Caminhoneiros não podem alegar o direito
constitucional à liberdade de reunião e de expressão para fechar ruas e
estradas. Ninguém está livre para impedir o trânsito, muito menos por motivos
políticos e ideológicos. Partiram do Tribunal Superior Eleitoral (TSE)
investigações sobre a acusação de que uma organização criminosa foi criada por
empresários bolsonaristas para fechar estradas, de acordo com informações
transmitidas ao TSE por procuradores estaduais de Justiça. Noutra iniciativa, a
Polícia Federal abriu inquérito para investigar o papel do diretor-geral da
Polícia Rodoviária Federal (PRF), Silvinei Vasques, nas blitzes promovidas no
dia da eleição e na tolerância diante dos golpistas.

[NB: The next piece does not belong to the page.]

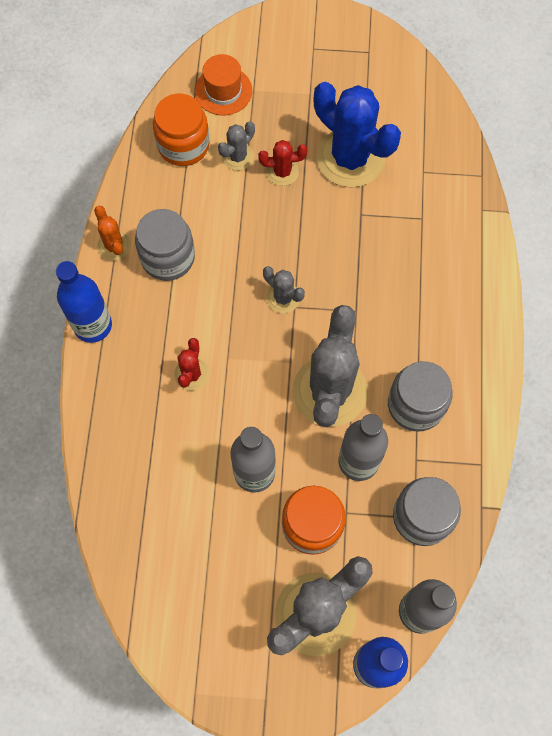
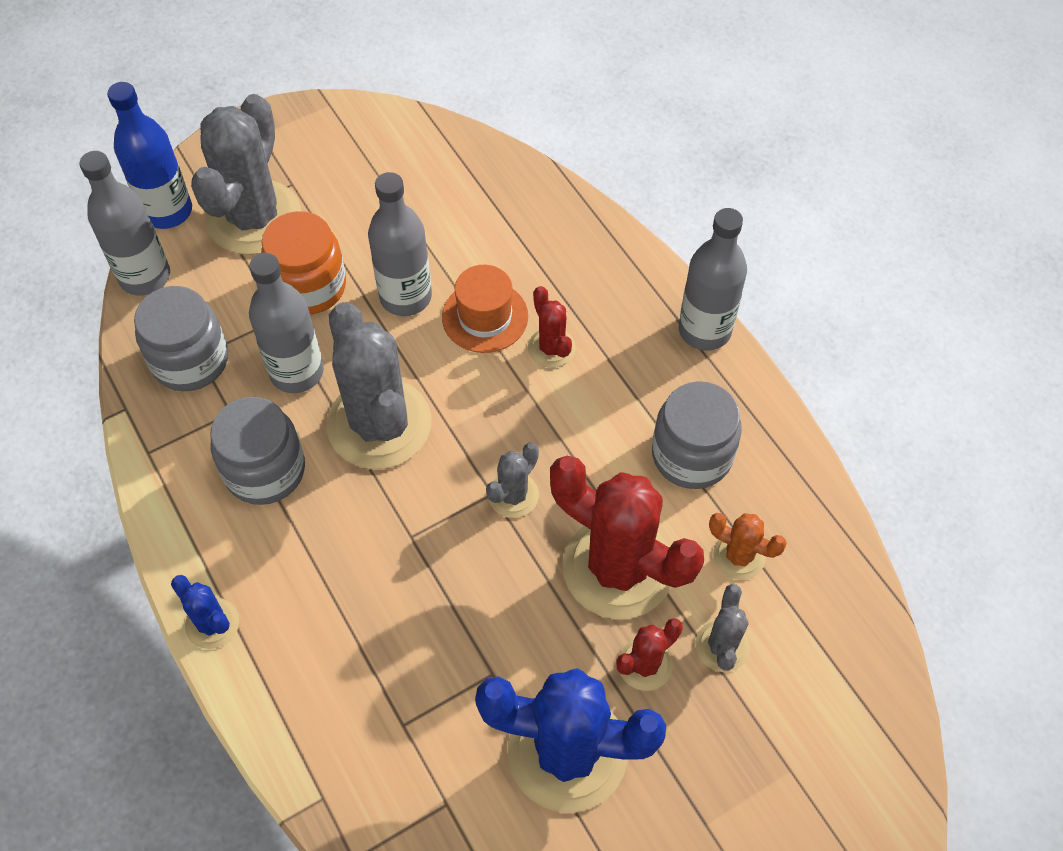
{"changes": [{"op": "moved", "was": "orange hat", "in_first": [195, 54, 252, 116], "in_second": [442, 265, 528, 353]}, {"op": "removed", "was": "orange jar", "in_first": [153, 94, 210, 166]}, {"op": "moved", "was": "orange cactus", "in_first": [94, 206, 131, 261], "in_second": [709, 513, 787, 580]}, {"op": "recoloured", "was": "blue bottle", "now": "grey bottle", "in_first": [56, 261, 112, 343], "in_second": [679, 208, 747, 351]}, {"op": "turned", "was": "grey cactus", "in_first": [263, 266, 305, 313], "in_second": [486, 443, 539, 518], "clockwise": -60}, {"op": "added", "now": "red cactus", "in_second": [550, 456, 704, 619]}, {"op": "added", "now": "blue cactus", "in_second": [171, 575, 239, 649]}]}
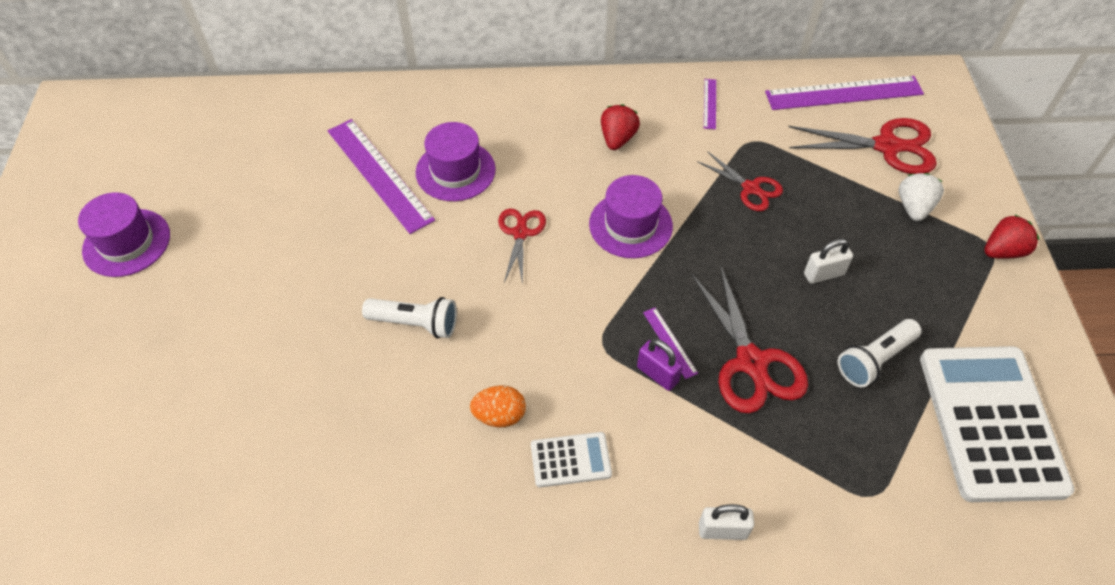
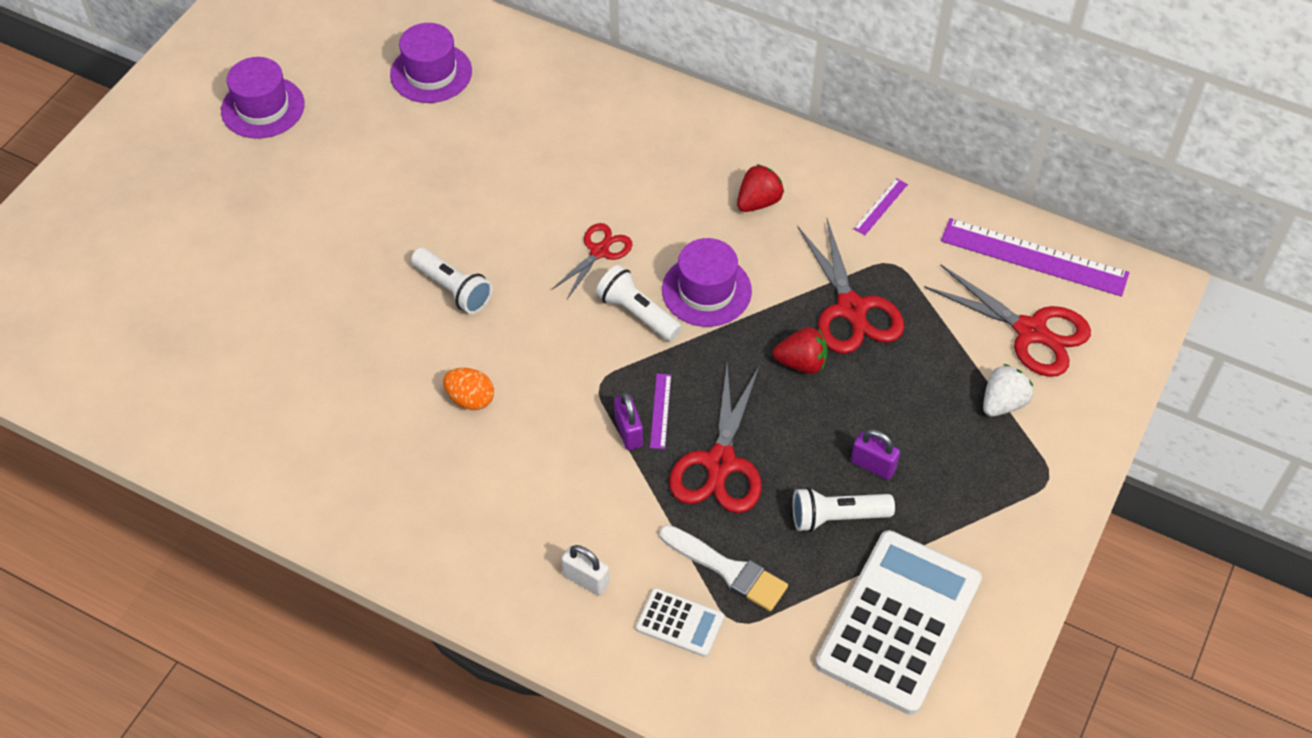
{"changes": [{"op": "removed", "was": "purple ruler", "in_first": [328, 119, 435, 234]}, {"op": "moved", "was": "purple hat", "in_first": [416, 122, 496, 201], "in_second": [390, 23, 472, 103]}, {"op": "resized", "was": "red scissors", "in_first": [697, 151, 783, 211], "in_second": [798, 219, 904, 354], "ratio": 1.66}, {"op": "moved", "was": "red strawberry", "in_first": [984, 215, 1039, 259], "in_second": [773, 327, 828, 374]}, {"op": "removed", "was": "white padlock", "in_first": [804, 239, 853, 284]}, {"op": "moved", "was": "white calculator", "in_first": [531, 432, 612, 487], "in_second": [636, 588, 724, 657]}, {"op": "added", "now": "white flashlight", "in_second": [596, 265, 682, 341]}, {"op": "added", "now": "purple padlock", "in_second": [851, 429, 900, 480]}, {"op": "added", "now": "white brush", "in_second": [659, 525, 788, 611]}]}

No caso do TSE, as evidências são
abundantes. Antes do segundo turno, circulou entre os caminhoneiros um vídeo
com a mensagem: “Todas as bases dos caminhoneiros aguardarão os resultados à
beira da pista. Caso os resultados das urnas sejam diferentes daquilo que
nossos olhos veem, vocês podem estar preparados, pois iniciará no Brasil uma
grande paralisação”. Um relatório da Universidade Federal de Minas Gerais
descobriu mensagens trocadas por caminhoneiros entre os dias 20 e 27 de outubro
em que uma das palavras-chave era “paralisação”.
Em 11 de outubro, Bolsonaro aconselhou seus
eleitores a permanecer na seção eleitoral até o fim da apuração. O conselho não
vingou. Era uma inaceitável ação para coagir eleitores. Mas no dia 23, uma
semana antes do segundo turno, circulou uma mensagem sobre um “contragolpe”: “O
povo precisa cercar os cartórios eleitorais e sedes do TSE e outra parte para
as portas dos quartéis e caminhoneiros e agricultores trancar (sic) os trevos
das rodovias em desobediência civil”.
Os agentes públicos que tratam do bloqueio das estradas devem ter consciência de que tal crime era apenas parte de uma grande mobilização antidemocrática com o fito de dar um golpe. Daí a importância das investigações, que precisam punir com todo o rigor da lei os financiadores e organizadores da balbúrdia.